● Exercice 1: Recopiez le passage du texte sur les aînés face au Covid qui va de « Alors que la » jusqu'à « qu’il en coûte ? ».
● Exercice 2: D'après le texte sur les aînés face au Covid, sur quelle chaîne le journaliste François de Closets s'est-il exprimé ?
● Exercice 3: Poursuivez le texte sur les aînés face au Covid après sa dernière phrase.

● Texte de lecture:
________________

Alors que la perspective d’un troisième confinement nous pend toujours au nez, qu’aucun horizon de sortie de crise ne semble se dessiner en dépit de la campagne de vaccination, une petite musique se fait à nouveau entendre : faut-il sauver les vieux à tout prix, quoi qu’il en coûte ?

Il y a une semaine, chez nos camarades de France Inter, le professeur de médecine Xavier Lescure évoquait l’alternative suivante : ‘’on ne peut plus vivre sous cloche et je pense qu’on a intérêt à faire soit des confinements sur des populations extrêmement à risque, soit à admettre qu’à 80 ans, tout ce qu’on vit après, c’est du bonus. Est-ce qu’aujourd’hui, on peut encore s’autoriser ces bonus ? Je ne suis pas certain.’’ (à noter que le même Xavier Lescure a eu l’occasion de préciser sa pensée au micro de la médiatrice de Radio France)

Trois jours plus tard, sur LCI, le journaliste François de Closets, 87 ans au compteur, intervient sur le même sujet :

Moi je dis que la vie a un prix, et que ce prix n’est pas le même selon les générations ; que le prix de ma vie, la vie de gens comme moi, ça n’est pas très élevé, parce que la vie elle est derrière, il y a quelques années devant, c’est pas grand chose. Mais la vie des jeunes de 20 ans, de 40 ans, ça, c’est capital, et il ne faut pas hésiter à sacrifier la vie des plus âgés pour assurer l’avenir des plus jeunes.

Sacrifier les vieux, autrement dit accepter qu’ils meurent du Covid, pour sauver les plus jeunes : une telle approche est extrêmement dérangeante, puisqu’elle nous place devant l’hypothèse de devoir décider entre deux catégories de personnes laquelle a le plus le droit de vivre. Une sorte de ‘’choix de Sophie’’ générationnel.

________________

● Lignes de données:

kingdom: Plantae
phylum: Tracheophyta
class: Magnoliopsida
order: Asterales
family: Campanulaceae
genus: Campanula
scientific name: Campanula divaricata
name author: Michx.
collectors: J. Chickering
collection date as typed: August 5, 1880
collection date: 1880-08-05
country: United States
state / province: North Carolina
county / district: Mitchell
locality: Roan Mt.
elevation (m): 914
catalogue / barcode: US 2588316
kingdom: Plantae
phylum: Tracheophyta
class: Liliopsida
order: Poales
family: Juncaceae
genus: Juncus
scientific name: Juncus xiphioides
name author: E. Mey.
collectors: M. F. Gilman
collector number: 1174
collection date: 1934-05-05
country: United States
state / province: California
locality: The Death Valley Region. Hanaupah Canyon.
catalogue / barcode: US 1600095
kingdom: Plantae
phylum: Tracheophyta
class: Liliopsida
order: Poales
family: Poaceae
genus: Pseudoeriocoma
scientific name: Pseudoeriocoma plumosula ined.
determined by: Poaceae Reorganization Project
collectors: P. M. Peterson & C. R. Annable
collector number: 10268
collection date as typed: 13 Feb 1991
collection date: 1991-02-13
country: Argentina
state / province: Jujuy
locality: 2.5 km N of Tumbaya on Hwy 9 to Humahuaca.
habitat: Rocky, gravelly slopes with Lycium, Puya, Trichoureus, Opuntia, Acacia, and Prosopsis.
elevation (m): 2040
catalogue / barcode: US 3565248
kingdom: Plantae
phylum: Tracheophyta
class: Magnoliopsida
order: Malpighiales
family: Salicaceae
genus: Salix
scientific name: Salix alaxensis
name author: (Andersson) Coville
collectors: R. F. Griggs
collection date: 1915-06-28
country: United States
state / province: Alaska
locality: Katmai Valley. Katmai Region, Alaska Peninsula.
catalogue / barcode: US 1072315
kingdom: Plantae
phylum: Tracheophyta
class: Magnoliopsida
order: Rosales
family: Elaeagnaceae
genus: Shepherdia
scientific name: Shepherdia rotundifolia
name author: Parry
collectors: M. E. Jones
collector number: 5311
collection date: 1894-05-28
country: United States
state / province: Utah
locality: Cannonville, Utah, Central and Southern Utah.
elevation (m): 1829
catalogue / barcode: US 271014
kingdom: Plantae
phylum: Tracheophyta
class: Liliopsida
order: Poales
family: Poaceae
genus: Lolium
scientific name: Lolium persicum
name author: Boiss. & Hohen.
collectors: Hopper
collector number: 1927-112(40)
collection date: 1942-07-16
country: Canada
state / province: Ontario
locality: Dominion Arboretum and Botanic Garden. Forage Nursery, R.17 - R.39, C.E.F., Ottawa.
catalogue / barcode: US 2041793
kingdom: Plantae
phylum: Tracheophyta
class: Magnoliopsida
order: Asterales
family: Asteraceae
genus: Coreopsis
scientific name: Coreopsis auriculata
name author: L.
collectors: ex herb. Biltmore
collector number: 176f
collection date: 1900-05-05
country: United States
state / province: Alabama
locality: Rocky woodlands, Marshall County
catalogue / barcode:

________________

● Réponse 1:
Alors que la perspective d’un troisième confinement nous pend toujours au nez, qu’aucun horizon de sortie de crise ne semble se dessiner en dépit de la campagne de vaccination, une petite musique se fait à nouveau entendre : faut-il sauver les vieux à tout prix, quoi qu’il en coûte ?

● Réponse 2: Sur LCI.

● Réponse 3:
En même temps, s’il faut absolument choisir, le critère d’âge parait assez logique : à 80 ans, il vous reste peut-être une dizaine d’années à vivre, tandis qu’à 20 ans, vous en êtes à peine au ¼ de votre vie.  Sachant qu’au bout du compte, la mort n’épargnera personne, autant sacrifier ceux qui, statistiquement, en sont les plus proches.

Voilà une attitude à laquelle j’étais prêt à me ranger, en cas d’absolue nécessité, jusqu’à ce que je lise les arguments de Lucy Winkett. Lucy Winkett est une femme d’église, prêtresse anglicane. Au printemps dernier, le magazine Prospect la faisait débattre avec le philosophe australien Peter Singer, grand spécialiste de la question animale. Leur dialogue est republié ces jours-ci dans le recueil ‘’21 penseurs pour 2021’’, aux éditions Philosophie magazine.

Singer défend le principe de la primauté de la jeunesse sur la vieillesse. Winkett lui répond ceci : oui, ce choix peut apparaitre raisonnable mais ‘’pour qui ou pour quoi serait-il intrinsèquement le meilleur ? Pour la société ? Pour la survie de l’espèce ? Certainement pas pour la planète.’’ Certainement pas pour la planète : avouez que ce n’est pas totalement idiot.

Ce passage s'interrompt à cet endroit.